J.P. a été suivi durant de nombreuses années par deux chercheurs de l’université de Louisville (Kentucky, États-Unis), Spafford Ackerly, psychiatre, et Arthur Benton, neuropsychologue. En 1947, ces deux chercheurs ont rapporté son cas à la réunion de l’Association for Research in Nervous and Mental Disease et publié leur premier article l’année suivante, il y a donc 75 ans.
Dans cette publication historique, Ackerly et Benton concluaient que les lobes frontaux sont essentiels au développement des capacités nécessaires à un fonctionnement social normal, et en particulier à l’intégration des expériences sociales au cours de l’enfance, ce qui est nécessaire au développement normal de la personnalité. Ce cas clinique a marqué l’histoire de la neuropsychiatrie.
C’est l’histoire du patient J.P. que je vais vous raconter, à la lumière de nouveaux éléments rapportés par des chercheurs de la faculté de la Chan School of Medicine de l’université du Massachusetts (Worcester). Ils ont été publiés en janvier 2023 dans un long article de la revue Cortex.
J.P. est né le 12 décembre 1912 à Louisville (Kentucky), après un accouchement difficile, qui a nécessité 22 heures de travail. La délivrance a nécessité des manœuvres instrumentales qui ont entraîné de sévères lacérations chez la mère. Neuf jours après sa naissance, le bébé, qui a dû mal à se nourrir et fait une jaunisse, a perdu 2,7 kg.
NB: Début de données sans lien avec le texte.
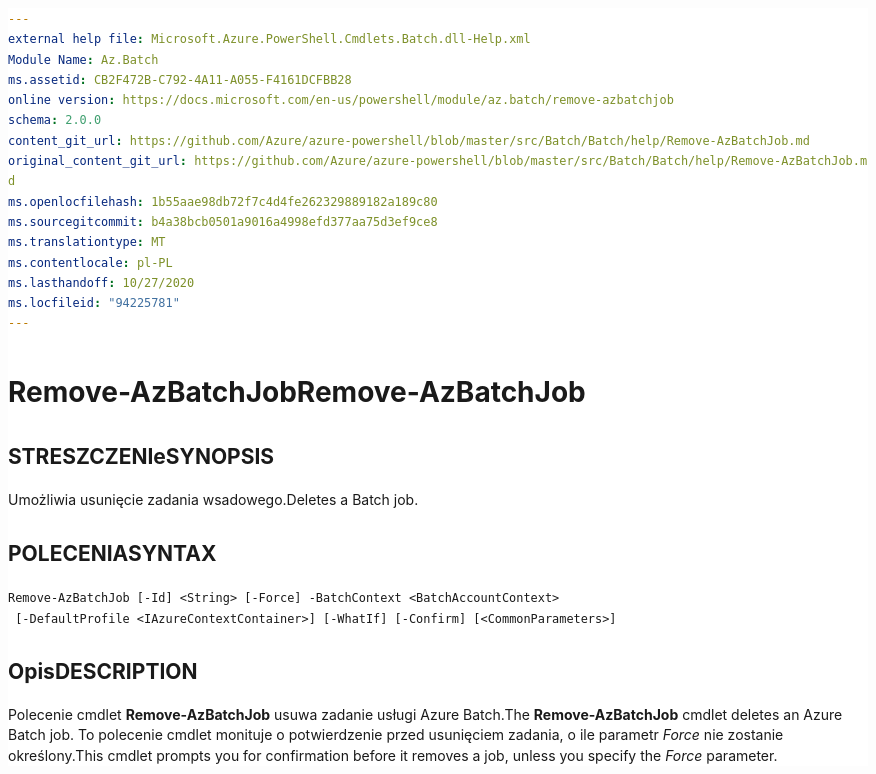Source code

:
 ```yaml
---
external help file: Microsoft.Azure.PowerShell.Cmdlets.Batch.dll-Help.xml
Module Name: Az.Batch
ms.assetid: CB2F472B-C792-4A11-A055-F4161DCFBB28
online version: https://docs.microsoft.com/en-us/powershell/module/az.batch/remove-azbatchjob
schema: 2.0.0
content_git_url: https://github.com/Azure/azure-powershell/blob/master/src/Batch/Batch/help/Remove-AzBatchJob.md
original_content_git_url: https://github.com/Azure/azure-powershell/blob/master/src/Batch/Batch/help/Remove-AzBatchJob.md
ms.openlocfilehash: 1b55aae98db72f7c4d4fe262329889182a189c80
ms.sourcegitcommit: b4a38bcb0501a9016a4998efd377aa75d3ef9ce8
ms.translationtype: MT
ms.contentlocale: pl-PL
ms.lasthandoff: 10/27/2020
ms.locfileid: "94225781"
---
```

# <span data-ttu-id="136c2-101">Remove-AzBatchJob</span><span class="sxs-lookup"><span data-stu-id="136c2-101">Remove-AzBatchJob</span></span>

## <span data-ttu-id="136c2-102">STRESZCZENIe</span><span class="sxs-lookup"><span data-stu-id="136c2-102">SYNOPSIS</span></span>
<span data-ttu-id="136c2-103">Umożliwia usunięcie zadania wsadowego.</span><span class="sxs-lookup"><span data-stu-id="136c2-103">Deletes a Batch job.</span></span>

## <span data-ttu-id="136c2-104">POLECENIA</span><span class="sxs-lookup"><span data-stu-id="136c2-104">SYNTAX</span></span>

```
Remove-AzBatchJob [-Id] <String> [-Force] -BatchContext <BatchAccountContext>
 [-DefaultProfile <IAzureContextContainer>] [-WhatIf] [-Confirm] [<CommonParameters>]
```

## <span data-ttu-id="136c2-105">Opis</span><span class="sxs-lookup"><span data-stu-id="136c2-105">DESCRIPTION</span></span>
<span data-ttu-id="136c2-106">Polecenie cmdlet **Remove-AzBatchJob** usuwa zadanie usługi Azure Batch.</span><span class="sxs-lookup"><span data-stu-id="136c2-106">The **Remove-AzBatchJob** cmdlet deletes an Azure Batch job.</span></span>
<span data-ttu-id="136c2-107">To polecenie cmdlet monituje o potwierdzenie przed usunięciem zadania, o ile parametr *Force* nie zostanie określony.</span><span class="sxs-lookup"><span data-stu-id="136c2-107">This cmdlet prompts you for confirmation before it removes a job, unless you specify the *Force* parameter.</span></span>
À 2 ans et demi, il erre sans crainte de se perdre, sans aucune anxiété
Par la suite, le développement de J.P. se déroule normalement. À un an, il commence à marcher et à parler. Mais voilà qu’à l’âge de deux ans et demi, il se met à fuguer, s’éloignant parfois de plus d’un kilomètre et demi de la maison, sans ressentir la peur de s’être perdu, sans éprouver la moindre anxiété. Il est parfois ramené chez lui par la police. Il n’a alors que trois ans.